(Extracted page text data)
*****

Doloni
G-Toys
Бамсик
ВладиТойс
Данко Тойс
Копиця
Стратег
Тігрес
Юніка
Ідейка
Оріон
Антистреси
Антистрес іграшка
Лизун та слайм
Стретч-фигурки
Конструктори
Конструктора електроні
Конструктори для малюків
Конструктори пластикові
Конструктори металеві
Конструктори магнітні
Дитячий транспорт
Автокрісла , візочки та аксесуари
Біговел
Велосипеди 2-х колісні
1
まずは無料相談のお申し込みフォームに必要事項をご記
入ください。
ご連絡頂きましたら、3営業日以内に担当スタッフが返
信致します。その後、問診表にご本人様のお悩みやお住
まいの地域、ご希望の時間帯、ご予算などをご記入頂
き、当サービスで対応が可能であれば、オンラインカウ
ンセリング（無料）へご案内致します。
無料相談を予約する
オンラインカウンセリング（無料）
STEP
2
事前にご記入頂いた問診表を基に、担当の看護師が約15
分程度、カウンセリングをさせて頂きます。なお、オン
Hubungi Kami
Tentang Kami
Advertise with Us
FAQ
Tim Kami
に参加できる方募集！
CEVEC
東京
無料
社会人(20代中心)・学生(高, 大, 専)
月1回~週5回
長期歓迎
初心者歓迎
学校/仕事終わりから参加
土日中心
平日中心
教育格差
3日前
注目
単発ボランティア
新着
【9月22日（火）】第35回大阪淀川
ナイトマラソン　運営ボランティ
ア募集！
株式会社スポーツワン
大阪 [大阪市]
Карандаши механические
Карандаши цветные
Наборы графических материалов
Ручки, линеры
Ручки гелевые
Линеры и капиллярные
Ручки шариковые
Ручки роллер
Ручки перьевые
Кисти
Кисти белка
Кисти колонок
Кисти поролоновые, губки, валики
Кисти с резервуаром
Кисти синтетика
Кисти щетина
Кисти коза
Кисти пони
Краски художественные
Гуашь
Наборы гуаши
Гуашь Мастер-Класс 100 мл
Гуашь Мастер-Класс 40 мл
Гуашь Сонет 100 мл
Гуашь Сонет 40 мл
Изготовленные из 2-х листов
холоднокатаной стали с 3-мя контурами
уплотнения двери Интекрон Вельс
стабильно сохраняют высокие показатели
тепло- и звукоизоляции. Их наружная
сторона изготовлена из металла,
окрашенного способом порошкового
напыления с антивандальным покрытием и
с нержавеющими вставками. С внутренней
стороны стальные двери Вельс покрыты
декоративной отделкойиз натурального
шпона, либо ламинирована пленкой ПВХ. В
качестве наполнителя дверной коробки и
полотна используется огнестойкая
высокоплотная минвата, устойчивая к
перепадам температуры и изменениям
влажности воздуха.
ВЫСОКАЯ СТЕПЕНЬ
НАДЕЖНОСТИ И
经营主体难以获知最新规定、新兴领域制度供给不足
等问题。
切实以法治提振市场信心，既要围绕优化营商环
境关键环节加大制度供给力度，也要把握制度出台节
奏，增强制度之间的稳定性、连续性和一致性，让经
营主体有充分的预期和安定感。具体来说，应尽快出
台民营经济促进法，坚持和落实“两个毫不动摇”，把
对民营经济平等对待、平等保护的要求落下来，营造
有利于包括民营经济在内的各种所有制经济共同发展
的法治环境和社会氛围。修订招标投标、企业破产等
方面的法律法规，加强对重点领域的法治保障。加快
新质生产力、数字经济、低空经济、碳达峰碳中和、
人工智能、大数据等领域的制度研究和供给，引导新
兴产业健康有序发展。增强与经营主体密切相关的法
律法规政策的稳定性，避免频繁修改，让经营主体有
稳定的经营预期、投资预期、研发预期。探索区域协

*****

EXERCISE DIRECTIONS :: Each line in the data that holds the word "Конструктори" must be copied.

OUTPUT FOR THIS EXERCISE ::
Конструктори
Конструктори для малюків
Конструктори пластикові
Конструктори металеві
Конструктори магнітні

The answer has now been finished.